What needs to be done: Pull out every line of the rows below that contains the string "internationalized", copying each line in full. Matching is case-sensitive.

Material supplied:
———

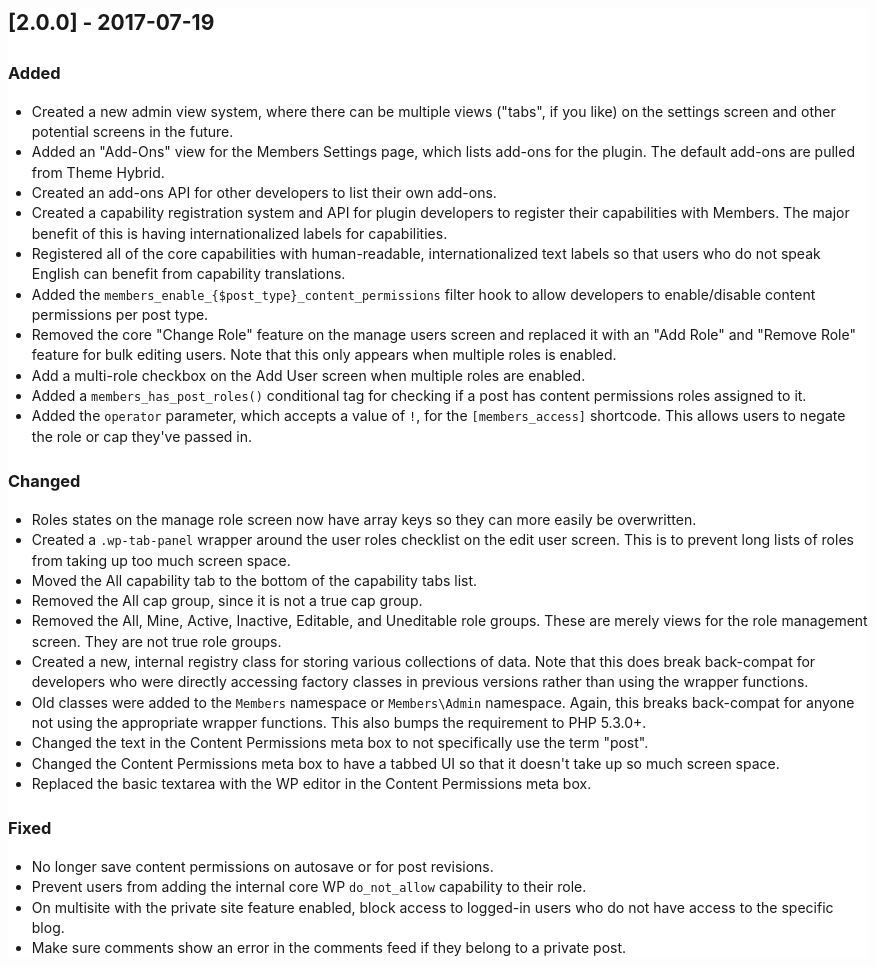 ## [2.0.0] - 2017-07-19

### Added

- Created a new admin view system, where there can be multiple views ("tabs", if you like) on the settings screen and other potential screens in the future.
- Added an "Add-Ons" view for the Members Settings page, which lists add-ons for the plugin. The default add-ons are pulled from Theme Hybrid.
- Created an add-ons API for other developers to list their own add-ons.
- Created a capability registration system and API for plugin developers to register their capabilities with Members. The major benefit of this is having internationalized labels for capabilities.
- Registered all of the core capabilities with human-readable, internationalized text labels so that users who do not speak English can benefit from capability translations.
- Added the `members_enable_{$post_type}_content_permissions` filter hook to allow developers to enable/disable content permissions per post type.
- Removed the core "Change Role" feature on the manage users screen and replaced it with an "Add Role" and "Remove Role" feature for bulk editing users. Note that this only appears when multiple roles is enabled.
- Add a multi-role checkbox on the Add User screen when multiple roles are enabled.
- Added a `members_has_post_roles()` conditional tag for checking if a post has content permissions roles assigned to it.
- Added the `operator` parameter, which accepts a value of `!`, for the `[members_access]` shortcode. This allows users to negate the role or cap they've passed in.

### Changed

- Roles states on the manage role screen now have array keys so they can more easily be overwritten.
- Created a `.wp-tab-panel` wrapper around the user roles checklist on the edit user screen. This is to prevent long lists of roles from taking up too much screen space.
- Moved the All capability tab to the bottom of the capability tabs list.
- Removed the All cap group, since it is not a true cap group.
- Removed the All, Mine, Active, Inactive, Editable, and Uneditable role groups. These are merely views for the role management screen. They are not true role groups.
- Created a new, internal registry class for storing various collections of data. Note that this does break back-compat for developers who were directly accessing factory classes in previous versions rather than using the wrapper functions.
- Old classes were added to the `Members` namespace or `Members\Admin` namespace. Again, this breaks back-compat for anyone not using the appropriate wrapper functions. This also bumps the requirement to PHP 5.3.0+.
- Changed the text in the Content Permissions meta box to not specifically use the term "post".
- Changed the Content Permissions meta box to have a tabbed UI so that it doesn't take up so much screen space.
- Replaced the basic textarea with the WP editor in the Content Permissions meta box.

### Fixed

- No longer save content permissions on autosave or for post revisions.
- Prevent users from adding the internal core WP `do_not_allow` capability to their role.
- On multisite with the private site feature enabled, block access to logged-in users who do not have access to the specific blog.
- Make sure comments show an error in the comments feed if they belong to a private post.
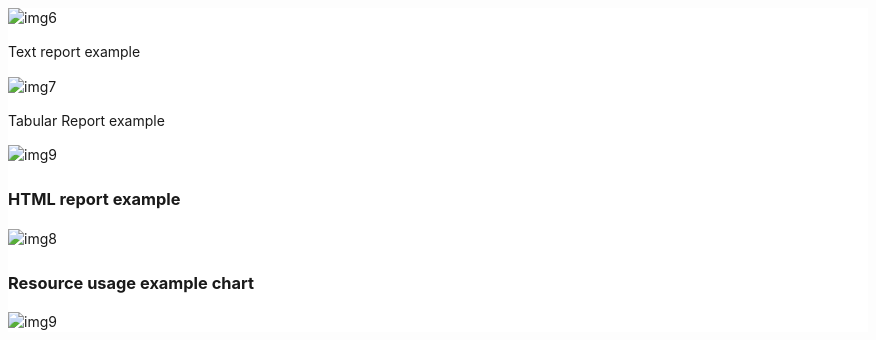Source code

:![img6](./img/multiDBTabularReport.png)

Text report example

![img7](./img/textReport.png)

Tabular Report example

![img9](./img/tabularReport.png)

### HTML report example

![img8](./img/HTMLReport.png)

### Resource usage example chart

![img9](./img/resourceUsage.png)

———

Answer for the task:
- Created a capability registration system and API for plugin developers to register their capabilities with Members. The major benefit of this is having internationalized labels for capabilities.
- Registered all of the core capabilities with human-readable, internationalized text labels so that users who do not speak English can benefit from capability translations.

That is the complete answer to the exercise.